"Of all sad words of tongue or pen, the saddest are these, 'It might have been'."
John Greenleaf Whittier
Back in 1995, I was team manager and mechanic for the professional Outland VPP mountain bike racing team. This is where Virtual Pivot Point technology originated -- the same technology used to this day by Santa Cruz Bicycles and Intense Cycles. I had four riders to care for; Kathy, Jimi, Jeremy and Lynn.
From a fan’s viewpoint, these professional riders lived an enviable life; paid to travel around the world and race in a sponsor’s kit, having someone wash their bike while they signed autographs. Actually, that’s not the reality. A professional’s livelihood is largely at the mercy of Fate; health, race results, accidents and capricious sponsors are just a few factors that can elevate or annihilate a career in the saddle. Additionally, the nobility of athletic competition is subordinate to commercial interests at the Pro level. Whereas they shoot lame racehorses, cyclists get an e-mail demanding the bike be returned in September. It’s a small but no less cruel mercy.
Juxtaposed with this pragmatic results-driven existence is the relationship between rider and support crew; the mechanic who works till 2am and is ready for the 6.30 start; the soigneur who wraps arms and heart around a rider to help them make it through. Knowing that a good result can equal a contract for the following year -- another year for the rider to do something they love – they cherish, nurture and elevate that rider in a way that a mother would understand. And so it was for me with Kathy, Jimi, Jeremy and Lynn back in ‘95.
Looking back, it was a good season for the team. Jeremy would take First Place, Pro Men in the Reebok Eliminator at Mammoth.
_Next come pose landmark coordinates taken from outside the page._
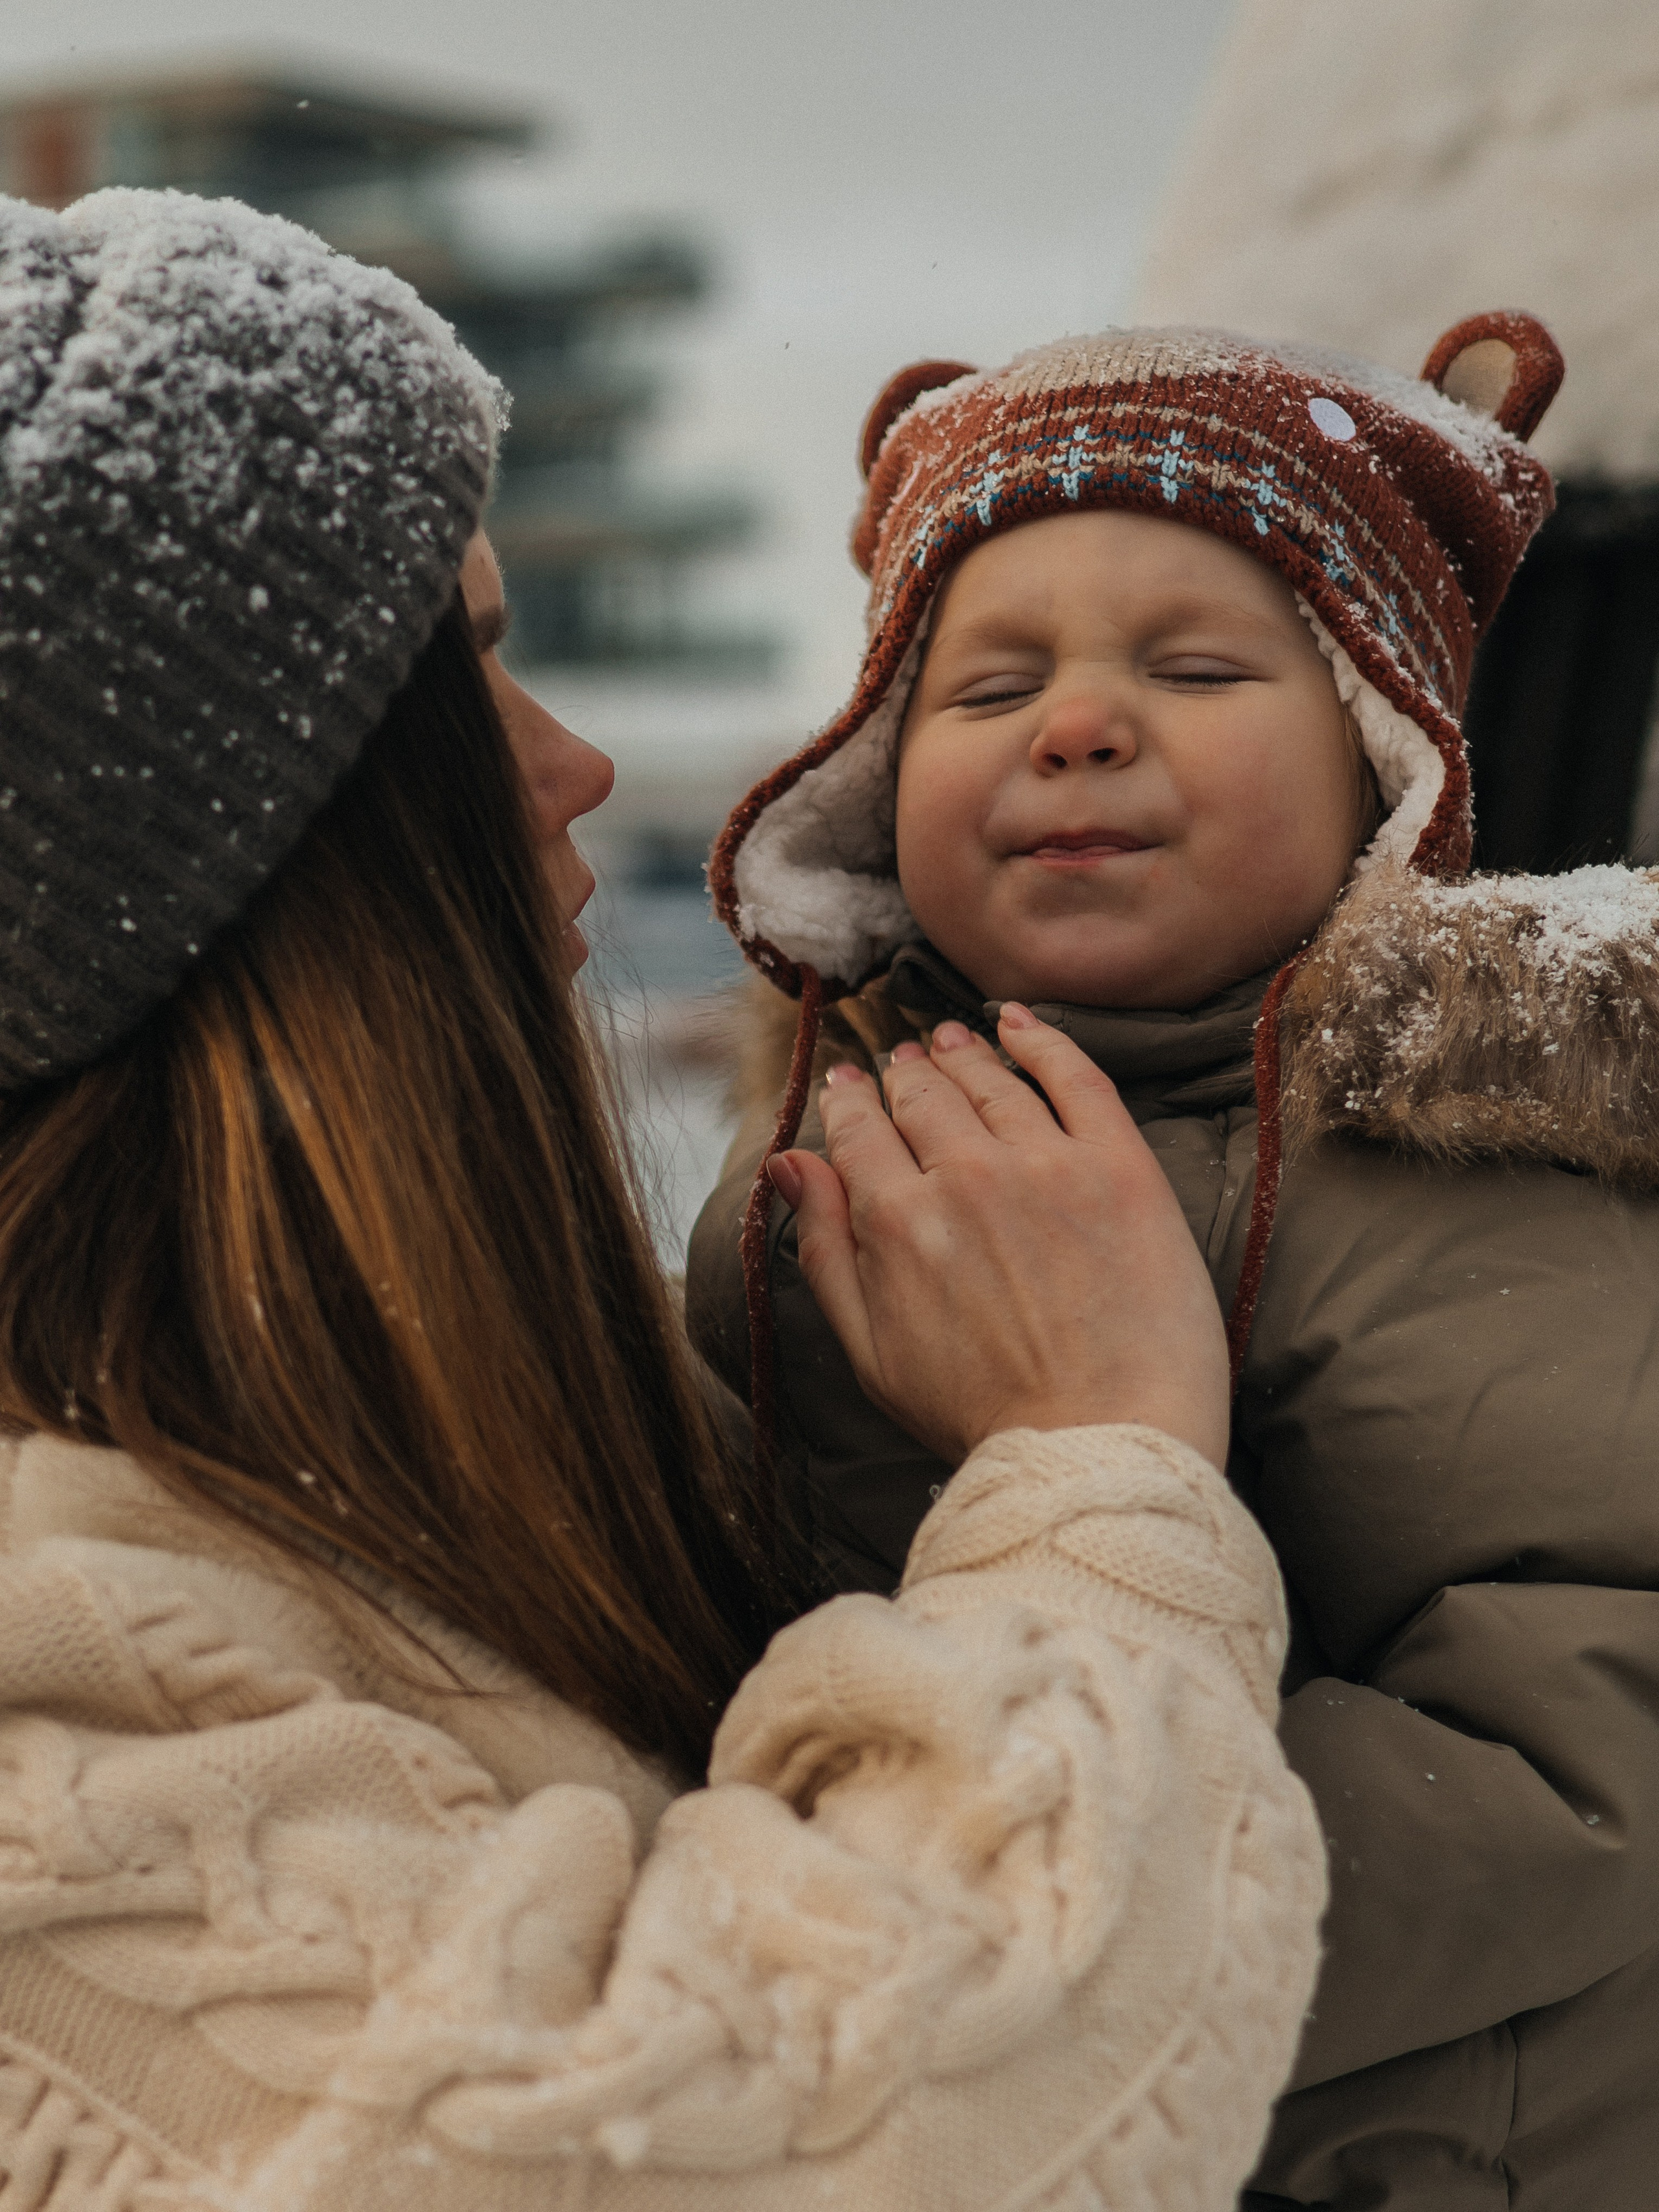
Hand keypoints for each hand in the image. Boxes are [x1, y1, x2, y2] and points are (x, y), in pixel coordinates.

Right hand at [770, 1010, 1227, 1468]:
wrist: (1103, 1446)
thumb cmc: (983, 1418)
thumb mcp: (871, 1352)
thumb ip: (823, 1250)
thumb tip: (788, 1166)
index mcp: (895, 1223)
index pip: (859, 1133)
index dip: (851, 1103)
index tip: (851, 1087)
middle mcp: (964, 1177)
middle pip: (922, 1098)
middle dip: (904, 1076)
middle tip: (902, 1065)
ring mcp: (1046, 1164)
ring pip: (990, 1080)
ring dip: (961, 1054)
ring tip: (950, 1041)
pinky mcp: (1119, 1166)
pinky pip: (1074, 1075)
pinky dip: (1040, 1038)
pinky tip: (1016, 1022)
Kathy would take gold in Womens Veteran Downhill at World’s that year; Jimi would ride a five inch rear suspension machine to podium finishes in the Pro Mens Cross-country – a thing never before achieved.
Lynn’s story was to end differently.
At eighteen years of age, she had come from South Africa to California to chase her dream of being a professional cyclist. Signed on to ride NORBA Downhill and Cross-country, her results had been middling. Not owing to a lack of fire or skill, but due to impatience. Patience is supposed to be a virtue, but not when you are eighteen. Amped up and ready to get it on, Lynn had taken a couple nasty crashes early in the season. Mid way through the season, we travelled to the event at Mt Snow, Vermont where the team was to receive the delayed shipment of Dainese armored suits. Leo, our contact for Dainese was scheduled to meet me at the trailer at 8am to hand off the suits, but Lynn requested if she could take a trial run, without waiting for her suit, to check out the bumps. Knowing she would do it anyway, I told her to make sure it was a slow run. We checked shock and tire pressure; off she went. Leo turned up ten minutes later with suits, coffee and jokes.
It was about an hour later that the race organizer came over, with a grim expression; Lynn had crashed on the course. She’d been taken off to hospital in Bennington. What had happened? How badly was she hurt, I asked. Not sure about the injuries, he replied; but bad enough that she could not walk. A fellow rider saw her tumble when taking a line through the grass at the course edge in order to pass a slower rider. So much for taking a slow run. I ran to the team truck and headed to Bennington.
The doctor on duty told me that she was fine, but under heavy sedation. It appeared that she had collided with something that had scooped out a piece of her tibia, or shinbone. “As clean as if you had used a melon ball scooper”, he told me. I went in to see her. Her leg was elevated and bandaged, but she was lucid. I sat down and held her hand. “I don’t know about you, but I don’t think I can stand much more of this”, I attempted to joke, but there was nothing, no way we could ignore that the brass ring was slipping from her grasp, probably for good. The tears flowed.
She recovered sufficiently to ride the last quarter of the season, but it was over. The team dissolved at the end of the year, as they always do, and we went our separate ways to other teams or futures. Eight thousand suns have risen and fallen since then, but there are days even now, when my mind wanders back to that hospital room.